Entre les deux camps, le cardinal de Périgord plaide pour la paix
Mandé par le pape Innocent VI, le cardinal Hélie de Talleyrand-Périgord chevauche depuis une semaine d’une armée à l’autre. Le prince de Galles offrirait de larges restitutions pour s’en aller librement ; le roi de France, lui, ne veut pas laisser fuir une proie qu’il tient.
Tandis que les deux armées se font face au sud de Poitiers, parmi les vignes et les haies de Maupertuis, des hommes d’Église passent et repassent les lignes : Hélie de Talleyrand-Périgord, cardinal, secondé par le cardinal Nicola Capocci, tous deux envoyés en légation par le souverain pontife Innocent VI pour épargner au royaume une nouvelle effusion de sang chrétien. Depuis plusieurs jours, leurs gens vont d’un camp à l’autre, et nul ici ne sait encore si toute cette peine accouchera d’une trêve ou d’une bataille.

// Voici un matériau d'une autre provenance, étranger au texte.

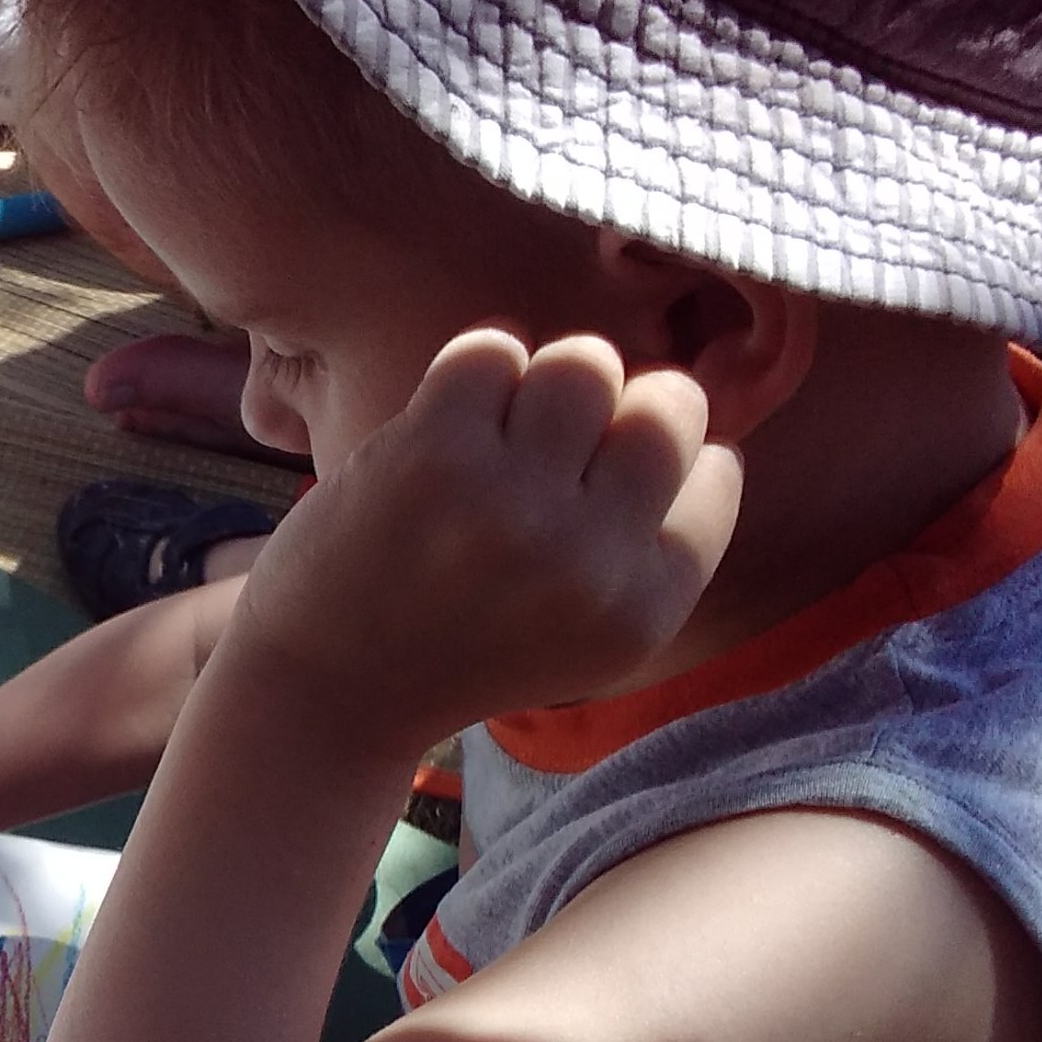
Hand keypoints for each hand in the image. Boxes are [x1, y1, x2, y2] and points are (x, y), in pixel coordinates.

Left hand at [233, 331, 742, 754]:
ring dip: (543, 383)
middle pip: (668, 403)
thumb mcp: (588, 632)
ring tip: (501, 433)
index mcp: (643, 611)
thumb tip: (699, 413)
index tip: (598, 489)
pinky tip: (446, 425)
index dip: (662, 462)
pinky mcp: (435, 456)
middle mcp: (589, 562)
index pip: (717, 471)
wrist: (324, 693)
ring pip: (585, 362)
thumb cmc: (459, 645)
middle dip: (621, 406)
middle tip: (556, 445)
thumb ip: (651, 538)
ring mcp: (512, 504)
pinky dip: (471, 374)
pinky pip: (492, 348)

On rapporte que le cardinal s’est présenté une première fois au camp du prince de Galles autour du douzième jour de ce mois, comme l’armée anglaise remontait, pour offrir au nom du pape une suspension d’armes. Le prince, dit-on, ne s’est pas attardé : dès le lendemain, ses bannières reprenaient leur marche vers le sud. La trêve, alors, n’a pas pris.
Mais la chasse du roi notre sire a depuis rejoint l’ennemi, et l’a contraint à faire halte sur ce coteau coupé de fossés et de buissons. Voilà le prince anglais acculé, et voilà le légat de nouveau à cheval. Tout ce jour, on l’a vu mener ses navettes entre les tentes : le matin auprès des Anglais, le soir auprès des Français, suppliant qu’on s’entende avant que les armes ne parlent.
Selon ce qui se murmure aux abords du camp royal, les propositions venues du parti anglais seraient larges, et même surprenantes pour qui croyait le prince en posture de force. Il consentirait à rendre les places, châteaux et villes prises au cours de sa chevauchée, et à jurer une trêve de sept ans — le tout en échange d’une seule chose : qu’on lui laisse le champ libre pour regagner ses terres du Sud sans qu’on le poursuive. D’aucuns ajoutent qu’il rendrait aussi les prisonniers faits depuis son départ de Gascogne, mais sur ce point les langues ne s’accordent pas.
Que le prince offre tant pour s’en aller en dit long sur l’embarras où il se trouve, enfermé dans ce pays sec. Mais à la table du roi, l’offre rencontre une fin de non-recevoir. Plusieurs des plus grands seigneurs y verraient un affront : laisser repartir tranquillement celui qui a brûlé, pillé et rançonné tant de bonnes terres du royaume, alors qu’on le tient enfin et qu’on lui est de beaucoup supérieur en nombre, leur paraît chose indigne de l’honneur de la chevalerie de France.
Le roi Jean, à ce qu’on dit, s’est rangé à cet avis. L’honneur d’un prince qui porte l’oriflamme ne saurait s’accommoder de voir l’ennemi filer sans combat ni châtiment ; et beaucoup, autour de lui, jugent qu’une paix achetée par la fuite de l’adversaire ne serait point une paix, mais une dérobade. Le cardinal aurait donc à reporter au camp anglais une réponse qui n’ouvre guère la porte à l’accord.
Reste qu’à l’heure où s’écrivent ces lignes, rien n’est tout à fait scellé. Le légat n’a pas renoncé, et l’on assure qu’il veut tenter encore avant que ne se lève le jour. Entre la trêve qu’implore l’Église et la bataille que réclame l’honneur, le sort de demain demeure suspendu, et nul, dans aucun des deux camps, ne peut dire ce soir de quel côté il penchera.